Parliamentary speaker to swear in Polish president-elect despite doubts
Nawrocki, a conservative candidate supported by the ruling PiS party, won the runoff election held on 1 June. He defeated Warsaw Mayor Rafał Trzaskowski, who represented Prime Minister Donald Tusk's Civic Platform coalition.
After the election, numerous reports emerged of vote-counting errors at various polling stations, raising concerns about the integrity of the result.
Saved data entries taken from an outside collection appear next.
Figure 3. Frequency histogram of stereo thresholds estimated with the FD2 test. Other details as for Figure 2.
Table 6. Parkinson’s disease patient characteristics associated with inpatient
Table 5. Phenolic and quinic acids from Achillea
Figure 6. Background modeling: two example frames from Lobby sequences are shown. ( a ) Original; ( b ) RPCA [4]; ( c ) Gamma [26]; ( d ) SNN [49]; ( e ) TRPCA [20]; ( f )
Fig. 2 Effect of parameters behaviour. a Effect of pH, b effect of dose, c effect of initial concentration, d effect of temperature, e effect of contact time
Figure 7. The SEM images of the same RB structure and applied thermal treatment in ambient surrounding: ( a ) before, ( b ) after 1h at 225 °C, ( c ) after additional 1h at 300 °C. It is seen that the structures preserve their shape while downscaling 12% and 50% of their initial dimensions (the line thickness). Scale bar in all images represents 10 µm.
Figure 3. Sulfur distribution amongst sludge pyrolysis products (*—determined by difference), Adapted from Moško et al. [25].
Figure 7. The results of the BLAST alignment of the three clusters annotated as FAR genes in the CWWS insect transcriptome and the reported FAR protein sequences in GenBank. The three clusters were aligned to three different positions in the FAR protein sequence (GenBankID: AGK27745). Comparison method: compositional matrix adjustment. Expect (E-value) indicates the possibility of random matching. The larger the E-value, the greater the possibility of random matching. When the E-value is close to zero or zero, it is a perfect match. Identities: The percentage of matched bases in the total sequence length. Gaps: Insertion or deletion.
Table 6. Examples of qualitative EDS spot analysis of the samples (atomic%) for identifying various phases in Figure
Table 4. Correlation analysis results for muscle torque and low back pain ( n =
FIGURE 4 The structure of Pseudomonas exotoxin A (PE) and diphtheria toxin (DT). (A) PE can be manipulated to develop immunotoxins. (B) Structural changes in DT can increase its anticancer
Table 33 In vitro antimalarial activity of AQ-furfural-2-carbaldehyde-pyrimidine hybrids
The Chamber of Extraordinary Control and Public Affairs, which upheld the election's validity this week, is not recognised as an independent court by many international tribunals, experts, judges, and the current government.
Critics point to the fact that judges in this chamber were appointed by the politicised National Council of the Judiciary, created under controversial 2017 reforms by the PiS government.
Despite these concerns, Hołownia has decided to proceed with the inauguration.
'There are doubts regarding the status of the Supreme Court's Extraordinary Control and Public Affairs Chamber. There are no doubts about whom the Polish people elected,' he wrote on X. 'That's why I will (...) administer the presidential oath to Karol Nawrocki.'
He also stressed that any vote irregularities 'must be thoroughly investigated by the prosecutors'.
Justice Minister and Prosecutor General Adam Bodnar of Tusk's Civic Platform was asked whether Hołownia might refuse to swear in Nawrocki. Bodnar said he is inclined to send a letter detailing 'all the procedural irregularities that occurred (in the Supreme Court's decision)'.
'What Speaker Hołownia decides to do with it will be entirely up to him,' Bodnar added, without commenting on what he would do in Hołownia's place.